Unfortunately, like many regulatory bodies, the CFTC currently lacks the capacity to assess compliance with these kinds of standards, or even check if regulated companies are misrepresenting what their software is doing. Regulators can and should try to build their own technology capabilities by hiring more software engineers, but competition for these staff can be fierce and government salaries are rarely competitive.
Ideally, Congress would increase agency budgets in proportion to the increased resources needed to oversee automated systems. But it might be more realistic to concentrate this expertise in ‘hub’ agencies. For example, the U.S. Treasury Department’s Office of Financial Research could serve as a center of interdisciplinary expertise for financial regulatory agencies. Alternatively, Congress could revive the US Office of Technology Assessment to serve as a more general government hub.
Until this software oversight expertise is developed within government, allowing a regulated entity to fully automate a critical activity will necessarily involve the regulatory body relinquishing any authority over that activity.
To be clear, even with the necessary expertise, there will be limits to what software standards can achieve. Stringent standards are needed to minimize programming errors, but the complexity of the software means that it will always be vulnerable to “normal accidents”.
Because something will inevitably go wrong with complex software, it’s critical that regulatory authorities also demand a combination of redundancies, frictions, inefficiencies, and backstops so that the public isn’t completely dependent on the automated system performing as expected. Just as pilots need to be able to disable the autopilot and take control of an airplane, financial regulators need circuit breakers and other tools to stop automated transactions.
The backstop FTX has proposed is a $250 million guarantee fund that will be available to absorb losses if needed. It may be impossible to determine with confidence whether this amount will be sufficient to protect the clearinghouse from insolvency, given the difficulties involved in valuing crypto assets and assessing the associated risks. But even assuming $250 million is enough, the guarantee fund will do nothing to protect individual investors who are wrongfully liquidated as a result of a software bug.

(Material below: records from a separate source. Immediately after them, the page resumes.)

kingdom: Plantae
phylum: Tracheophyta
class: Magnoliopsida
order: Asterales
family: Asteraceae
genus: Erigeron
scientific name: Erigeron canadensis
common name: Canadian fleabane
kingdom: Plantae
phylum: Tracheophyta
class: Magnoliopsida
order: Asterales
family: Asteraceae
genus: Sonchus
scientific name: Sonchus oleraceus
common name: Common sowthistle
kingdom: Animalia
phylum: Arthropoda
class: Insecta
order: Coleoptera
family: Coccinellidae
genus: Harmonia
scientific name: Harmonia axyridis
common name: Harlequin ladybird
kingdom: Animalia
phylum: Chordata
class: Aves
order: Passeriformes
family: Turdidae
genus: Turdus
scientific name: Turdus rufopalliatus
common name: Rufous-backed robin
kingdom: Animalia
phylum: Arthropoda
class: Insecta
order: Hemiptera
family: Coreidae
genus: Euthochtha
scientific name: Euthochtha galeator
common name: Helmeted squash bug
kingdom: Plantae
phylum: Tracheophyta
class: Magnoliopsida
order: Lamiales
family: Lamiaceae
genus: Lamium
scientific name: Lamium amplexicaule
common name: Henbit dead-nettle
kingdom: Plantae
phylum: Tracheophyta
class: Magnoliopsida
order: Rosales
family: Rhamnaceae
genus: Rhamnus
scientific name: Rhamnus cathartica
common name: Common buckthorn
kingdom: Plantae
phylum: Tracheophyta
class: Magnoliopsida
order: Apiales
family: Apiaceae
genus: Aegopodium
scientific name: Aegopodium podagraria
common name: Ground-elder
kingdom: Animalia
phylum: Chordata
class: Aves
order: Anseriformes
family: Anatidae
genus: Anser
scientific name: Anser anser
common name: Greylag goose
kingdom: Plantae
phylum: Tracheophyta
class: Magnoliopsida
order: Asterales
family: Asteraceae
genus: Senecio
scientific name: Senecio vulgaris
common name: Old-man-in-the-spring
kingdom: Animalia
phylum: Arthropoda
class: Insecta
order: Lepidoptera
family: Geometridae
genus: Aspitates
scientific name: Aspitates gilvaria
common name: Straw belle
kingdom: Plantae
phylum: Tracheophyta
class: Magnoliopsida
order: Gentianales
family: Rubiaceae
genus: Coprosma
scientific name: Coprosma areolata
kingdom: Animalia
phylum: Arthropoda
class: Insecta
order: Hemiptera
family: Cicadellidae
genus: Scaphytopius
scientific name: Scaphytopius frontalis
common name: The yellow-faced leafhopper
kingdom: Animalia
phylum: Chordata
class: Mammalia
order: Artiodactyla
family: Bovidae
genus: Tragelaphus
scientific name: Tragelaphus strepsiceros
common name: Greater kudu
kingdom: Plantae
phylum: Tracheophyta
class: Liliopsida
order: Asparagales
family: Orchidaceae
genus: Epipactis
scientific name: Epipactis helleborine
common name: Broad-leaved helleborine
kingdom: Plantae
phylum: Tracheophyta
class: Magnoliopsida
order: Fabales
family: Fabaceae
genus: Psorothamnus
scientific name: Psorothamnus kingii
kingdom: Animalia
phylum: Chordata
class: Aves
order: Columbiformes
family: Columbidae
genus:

It will also do nothing to address the systemic risks that could arise if asset prices across the market are affected by a technology glitch that forces a massive liquidation of FTX positions, such as in a “flash crash.”
As the CFTC evaluates FTX’s proposal, the agency should consider other measures that will compensate both for its limited ability to assess the quality of FTX’s technological plumbing, and for the failures that are inevitable even with the highest-quality software. So are other regulators thinking about how to oversee other software-automated systems.